» **CHALLENGE**
Convert the whole listing below into a numbered list, skipping any blank lines.

» **DATASET CONTENT**
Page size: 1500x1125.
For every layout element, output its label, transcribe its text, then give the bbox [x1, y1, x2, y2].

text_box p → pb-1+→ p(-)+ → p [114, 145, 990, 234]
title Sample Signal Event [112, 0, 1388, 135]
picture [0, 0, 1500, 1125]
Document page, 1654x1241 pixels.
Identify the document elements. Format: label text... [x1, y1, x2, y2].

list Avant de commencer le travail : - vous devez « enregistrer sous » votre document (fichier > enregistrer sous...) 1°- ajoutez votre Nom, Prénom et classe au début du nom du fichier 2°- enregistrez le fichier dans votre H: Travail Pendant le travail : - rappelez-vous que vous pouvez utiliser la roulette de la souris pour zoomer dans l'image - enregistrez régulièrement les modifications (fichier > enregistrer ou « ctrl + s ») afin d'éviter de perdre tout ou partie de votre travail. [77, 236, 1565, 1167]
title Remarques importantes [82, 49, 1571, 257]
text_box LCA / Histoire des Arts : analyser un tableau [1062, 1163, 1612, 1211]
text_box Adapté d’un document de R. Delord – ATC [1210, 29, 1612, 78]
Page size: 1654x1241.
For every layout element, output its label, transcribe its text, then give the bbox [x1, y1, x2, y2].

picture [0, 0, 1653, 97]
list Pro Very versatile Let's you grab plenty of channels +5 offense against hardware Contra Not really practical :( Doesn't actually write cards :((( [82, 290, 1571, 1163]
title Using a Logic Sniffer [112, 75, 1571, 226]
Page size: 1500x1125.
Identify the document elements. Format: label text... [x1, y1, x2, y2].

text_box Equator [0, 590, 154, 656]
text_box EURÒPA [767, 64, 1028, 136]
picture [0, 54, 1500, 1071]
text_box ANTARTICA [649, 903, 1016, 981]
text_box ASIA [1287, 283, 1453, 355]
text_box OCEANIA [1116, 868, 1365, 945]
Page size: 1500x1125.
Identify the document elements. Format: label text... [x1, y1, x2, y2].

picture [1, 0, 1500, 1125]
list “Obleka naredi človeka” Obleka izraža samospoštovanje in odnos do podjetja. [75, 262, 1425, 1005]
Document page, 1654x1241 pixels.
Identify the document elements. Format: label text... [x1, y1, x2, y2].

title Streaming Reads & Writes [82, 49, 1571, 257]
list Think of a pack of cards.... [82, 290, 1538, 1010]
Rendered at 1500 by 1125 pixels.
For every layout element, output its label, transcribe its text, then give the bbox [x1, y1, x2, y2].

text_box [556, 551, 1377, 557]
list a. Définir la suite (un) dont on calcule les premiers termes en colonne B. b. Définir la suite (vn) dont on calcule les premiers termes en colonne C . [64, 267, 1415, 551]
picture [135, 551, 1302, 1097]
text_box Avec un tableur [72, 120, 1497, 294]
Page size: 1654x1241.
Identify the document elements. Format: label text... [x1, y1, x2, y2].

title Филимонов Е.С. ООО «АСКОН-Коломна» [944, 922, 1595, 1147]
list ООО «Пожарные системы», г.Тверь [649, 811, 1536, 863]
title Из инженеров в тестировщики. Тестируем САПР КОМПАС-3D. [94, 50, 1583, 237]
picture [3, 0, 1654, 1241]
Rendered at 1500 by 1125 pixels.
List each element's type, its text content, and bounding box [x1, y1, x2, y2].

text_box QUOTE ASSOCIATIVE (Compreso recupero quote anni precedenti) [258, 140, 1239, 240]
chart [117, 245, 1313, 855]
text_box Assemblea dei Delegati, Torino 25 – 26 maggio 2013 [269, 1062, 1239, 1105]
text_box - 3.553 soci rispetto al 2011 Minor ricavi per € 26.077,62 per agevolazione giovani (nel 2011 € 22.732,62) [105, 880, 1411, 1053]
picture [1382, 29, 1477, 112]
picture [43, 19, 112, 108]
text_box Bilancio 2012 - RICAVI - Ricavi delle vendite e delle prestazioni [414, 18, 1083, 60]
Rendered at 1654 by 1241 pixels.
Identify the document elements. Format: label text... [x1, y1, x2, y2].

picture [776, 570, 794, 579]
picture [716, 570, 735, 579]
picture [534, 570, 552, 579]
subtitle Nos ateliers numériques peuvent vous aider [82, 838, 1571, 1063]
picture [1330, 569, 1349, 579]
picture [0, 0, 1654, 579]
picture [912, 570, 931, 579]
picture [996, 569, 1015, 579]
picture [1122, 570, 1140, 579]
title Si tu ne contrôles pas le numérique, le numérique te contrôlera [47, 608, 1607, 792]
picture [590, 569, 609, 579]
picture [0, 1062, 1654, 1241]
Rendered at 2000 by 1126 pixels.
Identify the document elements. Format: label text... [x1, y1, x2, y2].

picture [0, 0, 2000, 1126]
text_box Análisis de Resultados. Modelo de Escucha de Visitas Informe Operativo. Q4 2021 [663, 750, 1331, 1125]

» **PROBLEM SOLUTION**
1. Page size: 1500x1125.
2. For every layout element, output its label, transcribe its text, then give the bbox [x1, y1, x2, y2].
3. text_box p → pb-1+→ p(-)+ → p [114, 145, 990, 234]
4. title Sample Signal Event [112, 0, 1388, 135]
5. picture [0, 0, 1500, 1125]
6. Document page, 1654x1241 pixels.
7. Identify the document elements. Format: label text... [x1, y1, x2, y2].
8. list Avant de commencer le travail : - vous devez « enregistrer sous » votre document (fichier > enregistrer sous...) 1°- ajoutez votre Nom, Prénom et classe au début du nom du fichier 2°- enregistrez le fichier dans votre H: Travail Pendant le travail : - rappelez-vous que vous pouvez utiliser la roulette de la souris pour zoomer dans l'image - enregistrez régulièrement les modifications (fichier > enregistrer ou « ctrl + s ») afin d'éviter de perdre tout ou partie de votre travail. [77, 236, 1565, 1167]
9. title Remarques importantes [82, 49, 1571, 257]
10. text_box LCA / Histoire des Arts : analyser un tableau [1062, 1163, 1612, 1211]
11. text_box Adapté d’un document de R. Delord – ATC [1210, 29, 1612, 78]
12. Page size: 1654x1241.
13. For every layout element, output its label, transcribe its text, then give the bbox [x1, y1, x2, y2].
14. picture [0, 0, 1653, 97]
15. list Pro Very versatile Let's you grab plenty of channels +5 offense against hardware Contra Not really practical :( Doesn't actually write cards :((( [82, 290, 1571, 1163]
16. title Using a Logic Sniffer [112, 75, 1571, 226]
17. Page size: 1500x1125.
18. Identify the document elements. Format: label text... [x1, y1, x2, y2].
19. text_box Equator [0, 590, 154, 656]
20. text_box EURÒPA [767, 64, 1028, 136]
21. picture [0, 54, 1500, 1071]
22. text_box ANTARTICA [649, 903, 1016, 981]
23. text_box ASIA [1287, 283, 1453, 355]
24. text_box OCEANIA [1116, 868, 1365, 945]
25. Page size: 1500x1125.
26. Identify the document elements. Format: label text... [x1, y1, x2, y2].
27. picture [1, 0, 1500, 1125]
28. list “Obleka naredi človeka” Obleka izraža samospoštovanje in odnos do podjetja. [75, 262, 1425, 1005]
29. Document page, 1654x1241 pixels.
30. Identify the document elements. Format: label text... [x1, y1, x2, y2].
31. title Streaming Reads & Writes [82, 49, 1571, 257]
32. list Think of a pack of cards.... [82, 290, 1538, 1010]
33. Rendered at 1500 by 1125 pixels.
34. For every layout element, output its label, transcribe its text, then give the bbox [x1, y1, x2, y2].
35. text_box [556, 551, 1377, 557]
36. list a. Définir la suite (un) dont on calcule les premiers termes en colonne B. b. Définir la suite (vn) dont on calcule les premiers termes en colonne C . [64, 267, 1415, 551]
37. picture [135, 551, 1302, 1097]
38. text_box Avec un tableur [72, 120, 1497, 294]
39. Page size: 1654x1241.
40. Identify the document elements. Format: label text... [x1, y1, x2, y2].
41. title Филимонов Е.С. ООО «АСКОН-Коломна» [944, 922, 1595, 1147]
42. list ООО «Пожарные системы», г.Тверь [649, 811, 1536, 863]
43. title Из инженеров в тестировщики. Тестируем САПР КОМПАС-3D. [94, 50, 1583, 237]
44. picture [3, 0, 1654, 1241]
45. Rendered at 1500 by 1125 pixels.
46. List each element's type, its text content, and bounding box [x1, y1, x2, y2].
47. text_box QUOTE ASSOCIATIVE (Compreso recupero quote anni precedenti) [258, 140, 1239, 240]
48. chart [117, 245, 1313, 855]
49. text_box Assemblea dei Delegati, Torino 25 – 26 maggio 2013 [269, 1062, 1239, 1105]
50. text_box - 3.553 soci rispetto al 2011 Minor ricavi per € 26.077,62 per agevolazione giovani (nel 2011 € 22.732,62) [105, 880, 1411, 1053]
51. picture [1382, 29, 1477, 112]
52. picture [43, 19, 112, 108]
53. text_box Bilancio 2012 - RICAVI - Ricavi delle vendite e delle prestazioni [414, 18, 1083, 60]
54. Rendered at 1654 by 1241 pixels.
55. Identify the document elements. Format: label text... [x1, y1, x2, y2].
56. picture [776, 570, 794, 579]
57. picture [716, 570, 735, 579]
58. picture [534, 570, 552, 579]
59. subtitle Nos ateliers numériques peuvent vous aider [82, 838, 1571, 1063]
60. picture [1330, 569, 1349, 579]
61. picture [0, 0, 1654, 579]
62. picture [912, 570, 931, 579]
63. picture [996, 569, 1015, 579]
64. picture [1122, 570, 1140, 579]
65. title Si tu ne contrôles pas le numérique, le numérique te contrôlera [47, 608, 1607, 792]
66. picture [590, 569, 609, 579]
67. picture [0, 1062, 1654, 1241]
68. Rendered at 2000 by 1126 pixels.
69. Identify the document elements. Format: label text... [x1, y1, x2, y2].
70. picture [0, 0, 2000, 1126]
71. text_box Análisis de Resultados. Modelo de Escucha de Visitas Informe Operativo. Q4 2021 [663, 750, 1331, 1125]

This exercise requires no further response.